Le refus de certains pays développés de généraliser l'accès gratuit aux antirétroviraux dans le monde crée un possible appel vers les pays où ils sont disponibles. L'enjeu de cette épidémie est planétaire, il ne peut se gérer par une politique nationaliste et protectionniste. La France doit continuer à plaider pour une normalisation de l'accès aux traitements antirétroviraux en Europe et dans les pays en développement. Le fait que les personnes séropositives puissent être traitées dans leur pays d'origine est la seule garantie pour qu'elles ne viennent pas en Europe dans le but d'obtenir des traitements qui ne sont pas accessibles chez eux. En attendant cet accès généralisé dans les pays en développement, ce qui est en bonne voie, c'est de l'honneur et du devoir de la France de soigner les étrangers présents sur son territoire.
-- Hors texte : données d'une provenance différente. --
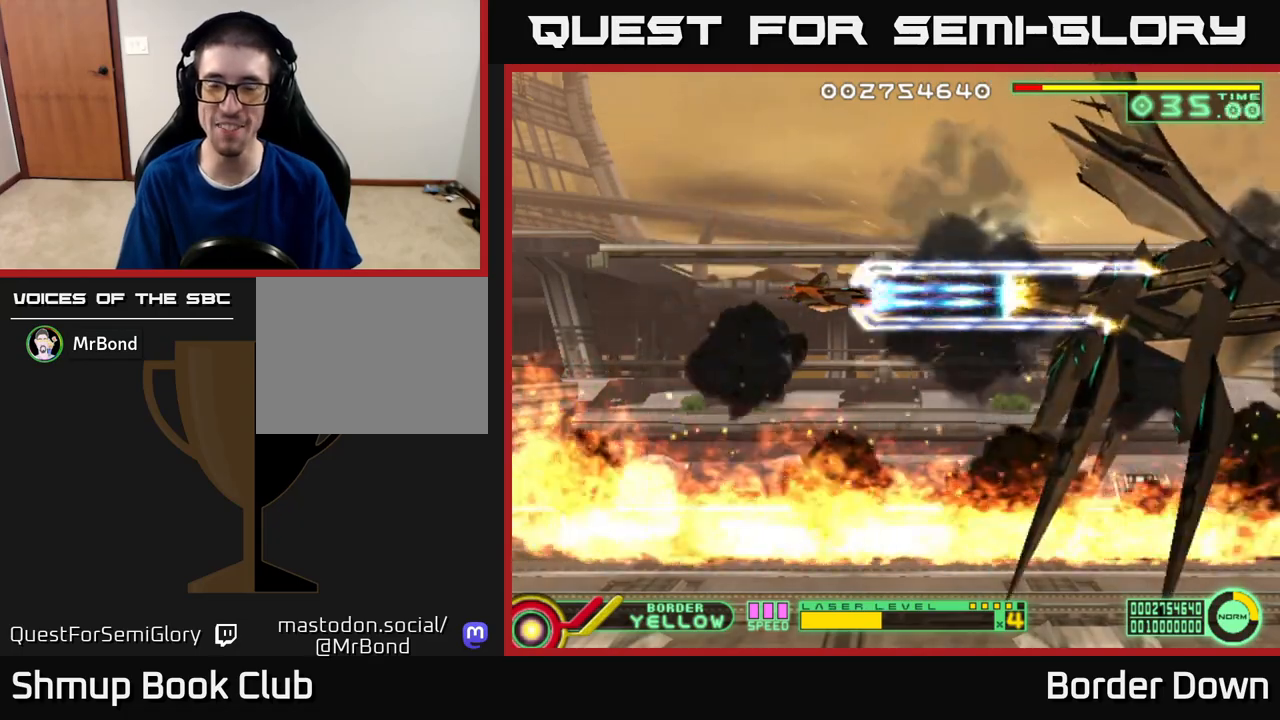
{"buttons": ["A"], "left_stick": "center", "right_stick": "center", "events": []}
Prise en plein été, la décision politique de publier ces décrets vient confirmer l'idée que la France d'en haut est toute-puissante. On voit là, quelques semaines après le scrutin européen, et alors même que ces décrets étaient «sous le coude» depuis deux ans, que la CNAMTS (Caisse nationale d'assurance maladie des travailleurs salariés) avait émis un avis défavorable sur ces décrets en février 2004, qu'aucune leçon n'a été tirée des soubresauts d'une société française qui n'en peut plus d'être conduite avec mépris. Les associations humanitaires, de santé ou de défense des droits des étrangers sont confrontées à des difficultés grandissantes pour soutenir les étrangers malades dans leur combat contre la maladie. Leur haut niveau d'engagement ne valait pas un tel mépris.

Où placer notre espérance ? Dans une vie politique formellement et fondamentalement rénovée ? Sans doute. Il faut toujours y croire. Mais ce n'est pas facile quand la confiance fait place à la défiance. Ces deux décrets freinent l'accès aux soins des personnes. Enfermées dans la clandestinité, elles sont en situation de transmettre le virus, alors qu'une mise sous traitement est efficace en matière de prévention ! Après deux décennies de politiques de l'emploi, nous dissertons sur la préférence française en matière de chômage. D'ici peu, nous parlerons d'une préférence française pour l'épidémie... L'année même où le gouvernement a décrété le sida «grande cause nationale» !



Par Christian SAOUT
Président d'Aides, association de lutte contre le sida.